How have your recent releases (i.e, Ravenhead and To The End) compared with the music you began playing before your band’s career formed between the years 1996 and 2004?
Ah, well, there are some misunderstandings and just wrong things written in the internet about the early days of the band. We consider the history of ORDEN OGAN as you know it today starting from the release of Vale in 2008. That was our first record deal, and other people started working for the band (booking, management and so on). Keeping the name ORDEN OGAN was more like a hommage to the garage band days from 1996 on. I mean we were 14 years old and bought our first instruments back then. We mostly met a the rehearsal room to have fun and eat pasta, haha. Needless to say that the band was inacitve for several years in total in that time.
Have you had any doubts about your new album, now or during the making of it?
We are a band that loves doing what they do and love making the music we do. That’s all “real”, and I think people realize that it’s not a commercial product but straight from the heart, if you want so. We are a band that speaks to their fans a lot though, and what we were told over and over again was that the two really strong parts defining the ORDEN OGAN sound are the hard, heavy riffs (that is uncommon in power metal) and the catchy sing-along chorusses. We thought about that and tried a different approach in songwriting this time, starting with all the chorusses instead of going from the first riff. I think this is the reason why Ravenhead turned out to be the strongest record so far, concerning the choruses. Nevertheless, there have been times when I was not sure wheather that was the right way or not. Also, it was crystal clear that “The Things we believe in” would be the first single and the video-track, when we recorded To The End (2012), but it was very difficult to pick the single for Ravenhead, because all the songs are quite on the same level. Yes, definitely made me scratch my head at times, but luckily people really seem to dig the record as it is now.

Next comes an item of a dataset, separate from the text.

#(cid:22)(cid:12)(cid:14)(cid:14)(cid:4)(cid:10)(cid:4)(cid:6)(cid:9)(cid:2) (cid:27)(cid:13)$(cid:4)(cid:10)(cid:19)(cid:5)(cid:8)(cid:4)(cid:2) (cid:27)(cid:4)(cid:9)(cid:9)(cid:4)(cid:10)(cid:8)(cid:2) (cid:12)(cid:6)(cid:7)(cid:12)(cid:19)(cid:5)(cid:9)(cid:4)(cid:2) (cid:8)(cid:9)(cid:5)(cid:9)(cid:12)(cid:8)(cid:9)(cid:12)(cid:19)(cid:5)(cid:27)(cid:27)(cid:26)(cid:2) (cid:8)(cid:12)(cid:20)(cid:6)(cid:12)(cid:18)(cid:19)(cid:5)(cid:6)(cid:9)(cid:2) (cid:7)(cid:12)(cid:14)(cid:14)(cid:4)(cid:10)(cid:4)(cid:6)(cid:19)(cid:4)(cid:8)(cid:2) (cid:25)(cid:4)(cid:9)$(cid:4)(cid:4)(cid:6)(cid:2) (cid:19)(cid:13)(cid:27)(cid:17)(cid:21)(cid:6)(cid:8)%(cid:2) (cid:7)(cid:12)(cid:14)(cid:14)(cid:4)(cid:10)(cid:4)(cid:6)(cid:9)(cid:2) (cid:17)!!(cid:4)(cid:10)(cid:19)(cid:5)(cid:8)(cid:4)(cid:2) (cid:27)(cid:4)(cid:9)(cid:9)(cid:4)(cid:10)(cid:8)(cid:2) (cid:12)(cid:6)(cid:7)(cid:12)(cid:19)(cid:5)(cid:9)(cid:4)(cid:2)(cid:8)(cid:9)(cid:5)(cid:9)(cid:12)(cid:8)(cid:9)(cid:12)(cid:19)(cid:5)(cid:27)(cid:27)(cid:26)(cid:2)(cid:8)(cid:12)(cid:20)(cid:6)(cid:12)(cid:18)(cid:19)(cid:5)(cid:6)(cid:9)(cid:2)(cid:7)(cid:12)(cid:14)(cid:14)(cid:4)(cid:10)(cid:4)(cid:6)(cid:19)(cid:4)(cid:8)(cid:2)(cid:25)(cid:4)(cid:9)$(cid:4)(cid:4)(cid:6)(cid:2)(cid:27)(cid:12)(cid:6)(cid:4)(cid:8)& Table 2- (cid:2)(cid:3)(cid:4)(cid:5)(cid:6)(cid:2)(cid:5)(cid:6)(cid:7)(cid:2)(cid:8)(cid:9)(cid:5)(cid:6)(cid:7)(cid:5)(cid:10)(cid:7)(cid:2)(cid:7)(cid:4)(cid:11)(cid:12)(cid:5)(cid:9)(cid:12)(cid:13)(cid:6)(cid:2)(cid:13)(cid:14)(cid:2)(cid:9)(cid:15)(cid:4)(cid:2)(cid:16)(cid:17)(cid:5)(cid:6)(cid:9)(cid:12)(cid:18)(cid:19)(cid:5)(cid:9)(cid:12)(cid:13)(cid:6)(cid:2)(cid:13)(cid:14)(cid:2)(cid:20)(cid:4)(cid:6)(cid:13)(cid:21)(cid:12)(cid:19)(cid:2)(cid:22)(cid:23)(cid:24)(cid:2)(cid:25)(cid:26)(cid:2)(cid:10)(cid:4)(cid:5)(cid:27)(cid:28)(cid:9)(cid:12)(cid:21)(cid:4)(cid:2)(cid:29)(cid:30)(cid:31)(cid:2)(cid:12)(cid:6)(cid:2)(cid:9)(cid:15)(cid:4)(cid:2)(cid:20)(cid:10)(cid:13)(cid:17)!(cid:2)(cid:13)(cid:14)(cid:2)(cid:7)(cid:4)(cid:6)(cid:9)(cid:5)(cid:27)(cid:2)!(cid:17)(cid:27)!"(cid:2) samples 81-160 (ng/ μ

What was it do you think that your band has done differently during the writing and making of Ravenhead that has resulted in such a huge and intense response from fans and new listeners?

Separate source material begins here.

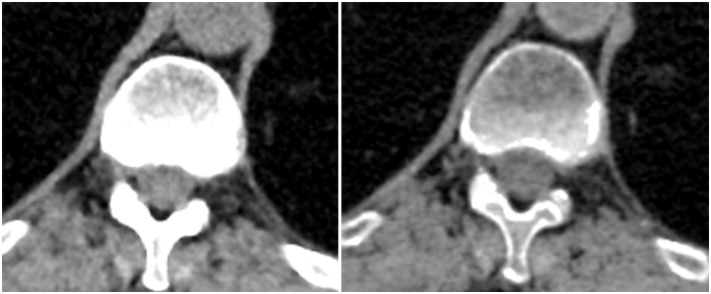
Example of calcium subtraction artifact.Same location in true unenhanced (TUE) image (left) and virtual unenhanced (VUE) image (right). Images are displayed using the same CT window width and window level.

I think ORDEN OGAN made a huge step forward with To The End (2012). Crowds and festivals got bigger and bigger, and more and more people got into the ORDEN OGAN sound. So I actually think the foundations for these responses were laid back in 2012. So people were really waiting for the new record. We’re glad that we exceed their expectations.
A Facebook comment on your video ‘F.E.V.E.R’ stated pretty fairly that you’ll be “picking mud out of your instruments for months”. How did your band decide this was the kind of video you wanted to shoot for your new release?

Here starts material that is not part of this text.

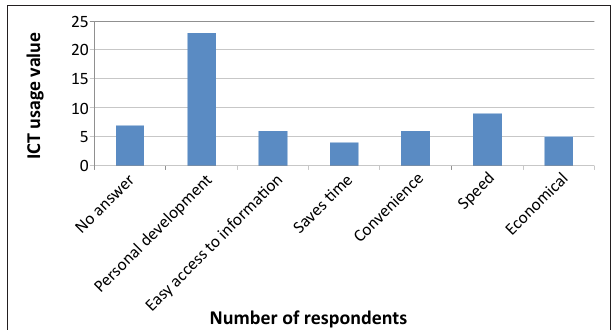
FIGURE 2: Value added by the use of information and communication technology (ICTs).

It was an obvious choice. “F.E.V.E.R” tells small parts of the different stories to be found in the songs on Ravenhead. And yes, we had to clean or stuff for days (laughs). We think that all the different elements have to fit together perfectly. That’s why we focus a lot on a great, hand-painted coverartwork, stage outfit and videoclips that stand out from the rest.
The album’s cover artwork was painted by Andreas Marschall. This has become an Orden Ogan tradition now. What does the artwork on this album tell us about the music inside?
It shows a scene out of the (loose) concept story of the record. ORDEN means “order” in German, OGAN is old-celtic for “fear”, so the band name means the order of fear. You can see the (immortal) monks of the order of ogan on the main cover. On the back cover there is a huge castle-like looking building that lies on a hill or ledge. That is actually an abbey (or monastery). Ravenhead is the name of that abbey, the home of the order of ogan, and refers to the higher location (head) and the ravens in the sky over the abbey.
It’s some sort of a loose concept concerning the same location, where all the storys take place – at the abbey of Ravenhead and the lake in front of it, somewhere at the end of the world. It’s all about telling some small, dark stories, but most of the lyrics also have a second level of meaning.
You also organized the German metal festival WinterNachtsTraum. Tell us about that endeavor. What made you say, “hmm, let’s go ahead and do this”?
Yes, kind of. Back in 2004, when we first launched the WinterNachtsTraum Festival, there was basically not a single venue in Arnsberg (the place the band was originally founded) where metal bands could play shows. And we met a lot of good underground bands even back then from all over europe. So, yes, some day I made the webpage, set a date and booked 24 bands and then said to my collegue “Well, seems I just booked a festival, we need a venue now, haha”….
In reading press releases, these state that you all are the future of power metal. Tell us how this is true.
We didn’t write that ourselves! (laughs) I guess puffing is part of the trade. Though I also have to say I think there is not too much new blood in powermetal in the last years that really made it. The last bands that grew big are Sabaton and Powerwolf, whereas other genres spawn a lot more bands. Also ORDEN OGAN combines the feeling and the atmosphere of (German) traditional power metal bands with modern elements and a modern production.